### THE PROBLEM:
Leaving pictures aside, set down each line exactly, from the first line of the data to the line with "[6] Vroman I, Tighzert", both included.

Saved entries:
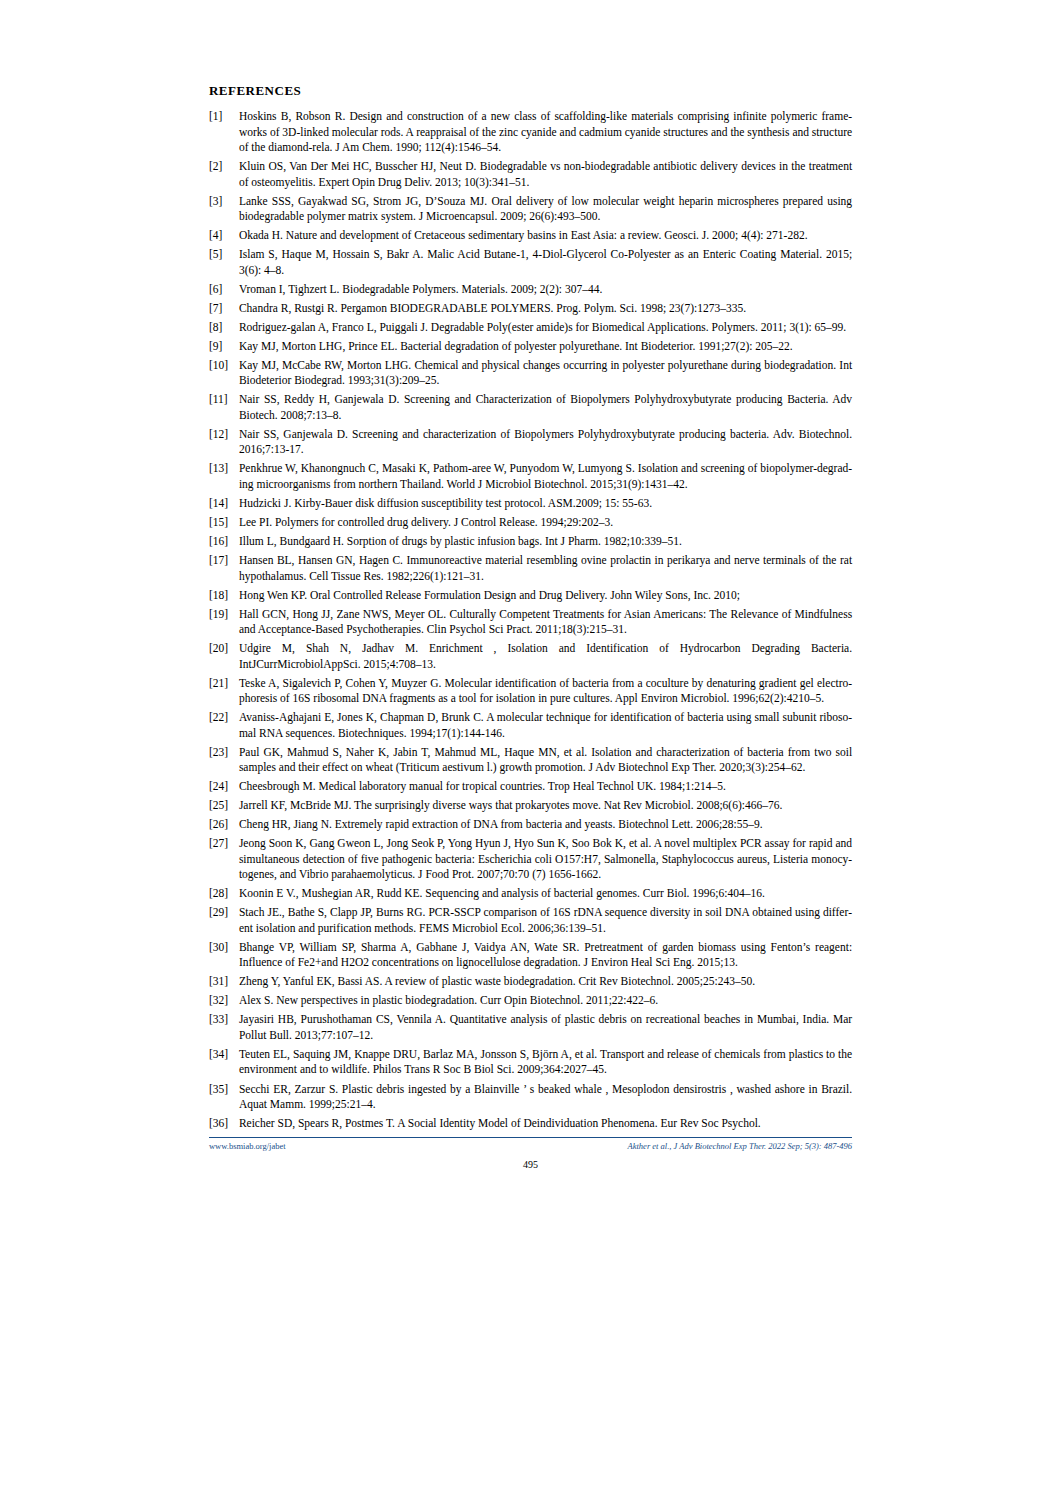References
[1] Hoskins B, Robson R. Design and construction of a new class of scaffolding-like materials comprising infinite polymeric frameworks of 3D-linked molecular rods. A reappraisal of the zinc cyanide and cadmium cyanide structures and the synthesis and structure of the diamond-rela. J Am Chem. 1990; 112(4):1546–54.
[2] Kluin OS, Van Der Mei HC, Busscher HJ, Neut D. Biodegradable vs non-biodegradable antibiotic delivery devices in the treatment of osteomyelitis. Expert Opin Drug Deliv. 2013; 10(3):341–51.
[3] Lanke SSS, Gayakwad SG, Strom JG, D’Souza MJ. Oral delivery of low molecular weight heparin microspheres prepared using biodegradable polymer matrix system. J Microencapsul. 2009; 26(6):493–500.
[4] Okada H. Nature and development of Cretaceous sedimentary basins in East Asia: a review. Geosci. J. 2000; 4(4): 271-282.
[5] Islam S, Haque M, Hossain S, Bakr A. Malic Acid Butane-1, 4-Diol-Glycerol Co-Polyester as an Enteric Coating Material. 2015; 3(6): 4–8.
[6] Vroman I, Tighzert L. Biodegradable Polymers. Materials. 2009; 2(2): 307–44.
[7] Chandra R, Rustgi R. Pergamon BIODEGRADABLE POLYMERS. Prog. Polym. Sci. 1998; 23(7):1273–335.
[8] Rodriguez-galan A, Franco L, Puiggali J. Degradable Poly(ester amide)s for Biomedical Applications. Polymers. 2011; 3(1): 65–99.
[9] Kay MJ, Morton LHG, Prince EL. Bacterial degradation of polyester polyurethane. Int Biodeterior. 1991;27(2): 205–22.
[10] Kay MJ, McCabe RW, Morton LHG. Chemical and physical changes occurring in polyester polyurethane during biodegradation. Int Biodeterior Biodegrad. 1993;31(3):209–25.
[11] Nair SS, Reddy H, Ganjewala D. Screening and Characterization of Biopolymers Polyhydroxybutyrate producing Bacteria. Adv Biotech. 2008;7:13–8.
[12] Nair SS, Ganjewala D. Screening and characterization of Biopolymers Polyhydroxybutyrate producing bacteria. Adv. Biotechnol. 2016;7:13-17.
[13] Penkhrue W, Khanongnuch C, Masaki K, Pathom-aree W, Punyodom W, Lumyong S. Isolation and screening of biopolymer-degrading microorganisms from northern Thailand. World J Microbiol Biotechnol. 2015;31(9):1431–42.
[14] Hudzicki J. Kirby-Bauer disk diffusion susceptibility test protocol. ASM.2009; 15: 55-63.
[15] Lee PI. Polymers for controlled drug delivery. J Control Release. 1994;29:202–3.
[16] Illum L, Bundgaard H. Sorption of drugs by plastic infusion bags. Int J Pharm. 1982;10:339–51.
[17] Hansen BL, Hansen GN, Hagen C. Immunoreactive material resembling ovine prolactin in perikarya and nerve terminals of the rat hypothalamus. Cell Tissue Res. 1982;226(1):121–31.
[18] Hong Wen KP. Oral Controlled Release Formulation Design and Drug Delivery. John Wiley Sons, Inc. 2010;
[19] Hall GCN, Hong JJ, Zane NWS, Meyer OL. Culturally Competent Treatments for Asian Americans: The Relevance of Mindfulness and Acceptance-Based Psychotherapies. Clin Psychol Sci Pract. 2011;18(3):215–31.
[20] Udgire M, Shah N, Jadhav M. Enrichment , Isolation and Identification of Hydrocarbon Degrading Bacteria. IntJCurrMicrobiolAppSci. 2015;4:708–13.
[21] Teske A, Sigalevich P, Cohen Y, Muyzer G. Molecular identification of bacteria from a coculture by denaturing gradient gel electrophoresis of 16S ribosomal DNA fragments as a tool for isolation in pure cultures. Appl Environ Microbiol. 1996;62(2):4210–5.
[22] Avaniss-Aghajani E, Jones K, Chapman D, Brunk C. A molecular technique for identification of bacteria using small subunit ribosomal RNA sequences. Biotechniques. 1994;17(1):144-146.
[23] Paul GK, Mahmud S, Naher K, Jabin T, Mahmud ML, Haque MN, et al. Isolation and characterization of bacteria from two soil samples and their effect on wheat (Triticum aestivum l.) growth promotion. J Adv Biotechnol Exp Ther. 2020;3(3):254–62.
[24] Cheesbrough M. Medical laboratory manual for tropical countries. Trop Heal Technol UK. 1984;1:214–5.
[25] Jarrell KF, McBride MJ. The surprisingly diverse ways that prokaryotes move. Nat Rev Microbiol. 2008;6(6):466–76.
[26] Cheng HR, Jiang N. Extremely rapid extraction of DNA from bacteria and yeasts. Biotechnol Lett. 2006;28:55–9.
[27] Jeong Soon K, Gang Gweon L, Jong Seok P, Yong Hyun J, Hyo Sun K, Soo Bok K, et al. A novel multiplex PCR assay for rapid and simultaneous detection of five pathogenic bacteria: Escherichia coli O157:H7, Salmonella, Staphylococcus aureus, Listeria monocytogenes, and Vibrio parahaemolyticus. J Food Prot. 2007;70:70 (7) 1656-1662.
[28] Koonin E V., Mushegian AR, Rudd KE. Sequencing and analysis of bacterial genomes. Curr Biol. 1996;6:404–16.
[29] Stach JE., Bathe S, Clapp JP, Burns RG. PCR-SSCP comparison of 16S rDNA sequence diversity in soil DNA obtained using different isolation and purification methods. FEMS Microbiol Ecol. 2006;36:139–51.
[30] Bhange VP, William SP, Sharma A, Gabhane J, Vaidya AN, Wate SR. Pretreatment of garden biomass using Fenton’s reagent: Influence of Fe2+and H2O2 concentrations on lignocellulose degradation. J Environ Heal Sci Eng. 2015;13.
[31] Zheng Y, Yanful EK, Bassi AS. A review of plastic waste biodegradation. Crit Rev Biotechnol. 2005;25:243–50.
[32] Alex S. New perspectives in plastic biodegradation. Curr Opin Biotechnol. 2011;22:422–6.
[33] Jayasiri HB, Purushothaman CS, Vennila A. Quantitative analysis of plastic debris on recreational beaches in Mumbai, India. Mar Pollut Bull. 2013;77:107–12.
[34] Teuten EL, Saquing JM, Knappe DRU, Barlaz MA, Jonsson S, Björn A, et al. Transport and release of chemicals from plastics to the environment and to wildlife. Philos Trans R Soc B Biol Sci. 2009;364:2027–45.
[35] Secchi ER, Zarzur S. Plastic debris ingested by a Blainville ’ s beaked whale , Mesoplodon densirostris , washed ashore in Brazil. Aquat Mamm. 1999;25:21–4.
[36] Reicher SD, Spears R, Postmes T. A Social Identity Model of Deindividuation Phenomena. Eur Rev Soc Psychol.
www.bsmiab.org/jabet
Akther et al., J Adv Biotechnol Exp Ther. 2022 Sep; 5(3): 487-496
495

### SOLUTION TO THIS EXERCISE:
References
[1] Hoskins B, Robson R. Design and construction of a new class of scaffolding-like materials comprising infinite polymeric frameworks of 3D-linked molecular rods. A reappraisal of the zinc cyanide and cadmium cyanide structures and the synthesis and structure of the diamond-rela. J Am Chem. 1990; 112(4):1546–54.
[2] Kluin OS, Van Der Mei HC, Busscher HJ, Neut D. Biodegradable vs non-biodegradable antibiotic delivery devices in the treatment of osteomyelitis. Expert Opin Drug Deliv. 2013; 10(3):341–51.
[3] Lanke SSS, Gayakwad SG, Strom JG, D’Souza MJ. Oral delivery of low molecular weight heparin microspheres prepared using biodegradable polymer matrix system. J Microencapsul. 2009; 26(6):493–500.
[4] Okada H. Nature and development of Cretaceous sedimentary basins in East Asia: a review. Geosci. J. 2000; 4(4): 271-282.
[5] Islam S, Haque M, Hossain S, Bakr A. Malic Acid Butane-1, 4-Diol-Glycerol Co-Polyester as an Enteric Coating Material. 2015; 3(6): 4–8.
[6] Vroman I, Tighzert L. Biodegradable Polymers. Materials. 2009; 2(2): 307–44.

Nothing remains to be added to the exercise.